The main issue I faced was that with so few of them around at the time of year, the state shuts down for tourists. It's not easy or cheap to get around at the best of times, and I'd scanned through brochures and leaflets seeing things that sounded fun, only to spot 'does not run in August' in the small print. With my options limited I decided to hire a car.
It was fun driving again and really the best way to see the place, though was not without it’s challenges. On the first day’s driving I had snow, rain and high winds thrown at me in succession and came almighty close to running out of petrol on the deserted country roads. The roads twisted through the countryside to the extent that the speed limit signs are more of a personal challenge then the law. But the scenery was stunning. I visited Russell and Horseshoe falls, Hastings caves and I also visited the Tahurne forest air walk, walkways built up to 50 metres high in the forest canopy giving spectacular views of the eucalypt forest and the Huon and Picton rivers. It felt a shame that I only had the little Mazda for a week as I could have spent days exploring trails in the forest that I only took a few hours in.
I stayed in a small sized town called Geeveston at the edge of the southwest island wilds. Bob’s Bunkhouse, the charming small hostel that was my home for the night had just started up and the two gay men running it were struggling with the locals prejudices toward them, attitudes that could be considered 50 years out of date elsewhere in the world. The place was charming enough, gloriously warm and comfortable rooms with a fully equipped kitchen and cosy fire in the common area. The only other guest in the hostel was Martin, a middle aged man from New Zealand who seemed to have life sussed. He talked about how close he was to his kids after divorcing their mother and how he managed to work just enough so that he can travel and get his golf handicap down to six. I had no idea if that was any good, but he seemed pretty pleased.

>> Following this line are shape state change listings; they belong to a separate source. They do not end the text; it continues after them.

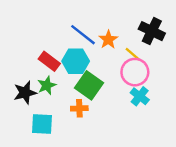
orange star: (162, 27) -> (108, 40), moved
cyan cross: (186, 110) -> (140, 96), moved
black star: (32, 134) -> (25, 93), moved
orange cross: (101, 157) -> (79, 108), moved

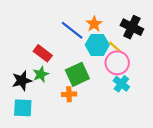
orange star: (108, 40) -> (94, 24), moved
cyan hexagon: (76, 61) -> (97, 45), moved
green square: (89, 85) -> (77, 74), turned 30
cyan square: (42, 124) -> (23, 108), moved

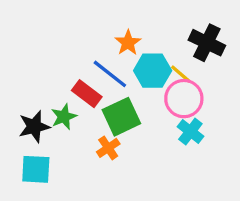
orange star: (94, 24) -> (128, 43), moved
blue line: (72, 30) -> (110, 74), moved
red rectangle: (43, 53) -> (87, 94), moved
orange cross: (69, 94) -> (108, 148), turned -32

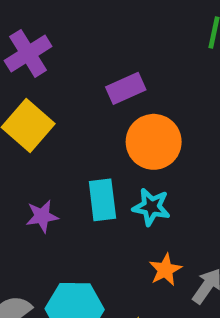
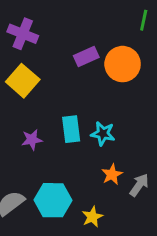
purple cross: (28, 53) -> (23, 34), turned -36
orange circle: (154, 142) -> (123, 64), moved

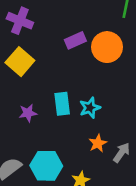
cyan star: (103, 134) -> (90, 108), turned -30

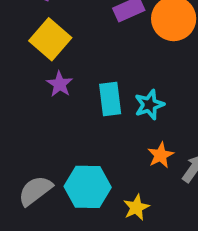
purple star: (28, 113) -> (60, 84), moved, turned -30

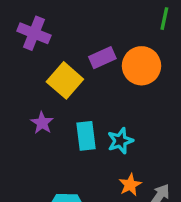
yellow square: (50, 39) -> (65, 80), moved

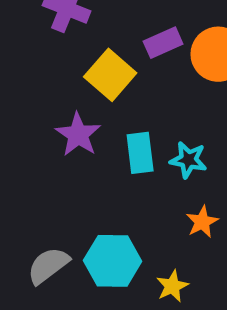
purple star: (42, 123) -> (78, 135), size x1.4
cyan star: (120, 141) -> (188, 160), turned 30

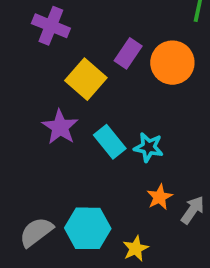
purple rectangle: (163, 43) -> (128, 53), turned -32
cyan rectangle: (140, 153) -> (110, 142), turned -32

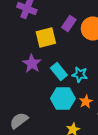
yellow square: (86, 79) -> (46, 38), turned 35
cyan hexagon: (88, 228) -> (63, 99), moved

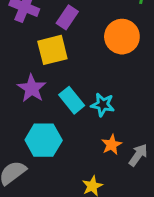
purple rectangle: (69, 24) -> (67, 17), moved
cyan hexagon: (63, 99) -> (44, 140), moved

We talked about the travelling lifestyle and the frustrating differences between travellers and tourists.
“What is it with those people - especially the Japanese and Koreans – who take rolls and rolls of pictures. They don’t actually stop and look at where they are and what they’re looking at, they just take their pictures and turn around,” he complained.
“Yeah. And why can’t people go somewhere without access to refreshments?” I said taking my turn. “You might just be making an hours journey on a ferry or train, and yet people still can’t go without paying stupid money for a cup of tea.”
“And why do people rush to use the toilets just before the plane lands? You know in a few minutes there’ll be access to a lot more comfortable facilities when you arrive.”
“Speaking of planes, why do people feel the need to rush to the front when boarding is called? The seats are allocated!”
We also agreed to the benefits of travelling alone, with no one else to get tired, hungry or bored before you do. And we both agreed that the number one crime inflicted upon the travelling humanity is the snorer. We chatted into the night and agreed that one of us should write a book on this stuff.